A Bobo Dioulasso : Roch en héritier de Ouezzin Coulibaly

Publié le mercredi 23 décembre 2015

Bobo Dioulasso a été la ville choisie pour le lancement officiel de l’ouverture de la campagne de Roch Marc Christian Kaboré ce dimanche 8 novembre 2015. Le stade Sangoulé Lamizana qui a abrité la cérémonie était noir de monde. Cinq ballons estampillés MPP flottaient dans le ciel. Un écran géant pour la retransmission. Le meeting a été ponctué du début à la fin par des artistes de renom dont Floby, Sana Bob et la « diva » malienne Oumou Sangaré.

Initialement prévu pour 14 heures, c’est à 15h10 que Roch le «  candidat original » selon l’expression d’un partisan, fait son entrée dans la cuvette. Cette arrivée s’est faite sous un tintamarre de djembés et autres instruments de musique. Dans cet élan, Roch fait le tour du stade et salue la foule en liesse avant de rejoindre la tribune des officiels.
Léonce Sanou, directeur provincial de la Campagne du Houet est le premier à prendre la parole. Il fustige le sort qui a été réservé à Bobo Dioulasso sous Blaise Compaoré. «  Quand vous (Roch) serez au pouvoir, Bobo ne sera pas oublié comme cela l’a été pendant des décennies sous le pouvoir déchu de Blaise Compaoré  » C’est par un tintamare que la foule acquiesce ces propos. Pour le représentant de la coalition des partis politiques soutenant la candidature de Roch, c’est le candidat «  qui a le torse nécessaire pour assurer la fonction de président du Faso  », c’est pourquoi conclut-il, «  nous voudrions que Roch soit élu dès le premier tour, selon l’expression populaire un coup KO  »

« Roch n’est pas un candidat virtuel mais déjà le président du Faso »
L’une des icônes dans l’histoire du Burkina reste Ouezzin Coulibaly. Salif Diallo, le directeur national de la campagne de Roch, n’a pas manqué d’exploiter cela. Citant son discours-programme du 20 mai 1958, Salif Diallo confie : «  Nous sommes les héritiers de Ouezzin Coulibaly  » Des propos qui ont été vivement acclamés à travers applaudissements et youyous. Impressionné par la mobilisation du jour, Salif se ravise : «  j’avais dit un quart de tour mais vu la mobilisation de ce soir, je dirai 1/8 de tour . » Connu pour sa verve, il démarque Roch des autres candidats en lice. «  Roch n’est pas un candidat virtuel, c’est déjà le président du Faso au soir du 29 novembre.  » C’est le délire. Il invite alors Roch à venir sur le podium. Le stade vibre.

Les promesses de Roch
«  Si les populations du Houet nous soutiennent nous iront tout droit à Kosyam  » C’est ainsi que Roch entame son discours.

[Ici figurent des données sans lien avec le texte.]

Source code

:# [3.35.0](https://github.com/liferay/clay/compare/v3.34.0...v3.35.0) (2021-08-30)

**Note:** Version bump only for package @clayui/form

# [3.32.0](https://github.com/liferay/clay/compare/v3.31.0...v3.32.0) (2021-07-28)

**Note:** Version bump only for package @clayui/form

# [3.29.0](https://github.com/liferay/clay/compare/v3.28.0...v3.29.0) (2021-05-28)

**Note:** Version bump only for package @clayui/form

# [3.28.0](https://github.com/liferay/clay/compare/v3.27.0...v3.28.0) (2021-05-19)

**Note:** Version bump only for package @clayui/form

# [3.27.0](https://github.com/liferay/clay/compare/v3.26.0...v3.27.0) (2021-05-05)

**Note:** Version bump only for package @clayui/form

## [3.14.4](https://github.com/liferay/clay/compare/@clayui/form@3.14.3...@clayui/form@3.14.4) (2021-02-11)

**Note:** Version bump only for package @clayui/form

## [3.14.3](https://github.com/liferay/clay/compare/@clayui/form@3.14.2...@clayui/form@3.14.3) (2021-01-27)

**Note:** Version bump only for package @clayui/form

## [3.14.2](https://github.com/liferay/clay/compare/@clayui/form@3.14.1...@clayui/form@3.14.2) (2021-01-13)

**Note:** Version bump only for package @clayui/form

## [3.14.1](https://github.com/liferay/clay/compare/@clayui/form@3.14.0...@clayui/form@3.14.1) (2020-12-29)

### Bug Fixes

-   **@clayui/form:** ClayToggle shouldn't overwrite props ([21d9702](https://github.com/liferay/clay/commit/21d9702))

Se souvenant de l’insurrection d’octobre 2014 et du putsch du 16 septembre 2015, il se fait le justicier des victimes de ces moments «  malheureux  » «  Je m’engage à ce que justice soit faite à ces morts ainsi qu’à leurs familles  »
Des promesses pour le Houet, il en a fait. S’il est élu président, Roch s’engage à faire du centre hospitalier universitaire de Bobo Dioulasso, «  un hôpital moderne  » Il a aussi promis qu’il n’y aura « plus d’écoles sous paillote jusqu’à nouvel ordre ». Il promet de construire des dortoirs pour les étudiants ainsi que l’accès au wifi. Une agriculture moderne (des tracteurs pour les agriculteurs) avec une réduction des prix des engrais. Roch s’engage également à ce que le barrage de Samendeni soit une réalité. Il compte améliorer les voies dans le Houet et surtout la construction de l’Autoroute Côte d’Ivoire/Burkina. Il reste convaincu que cela sera bénéfique à la province du Houet mais aussi à tout le pays. En fait, il veut faire de Bobo Dioulasso «  une ville de référence  ».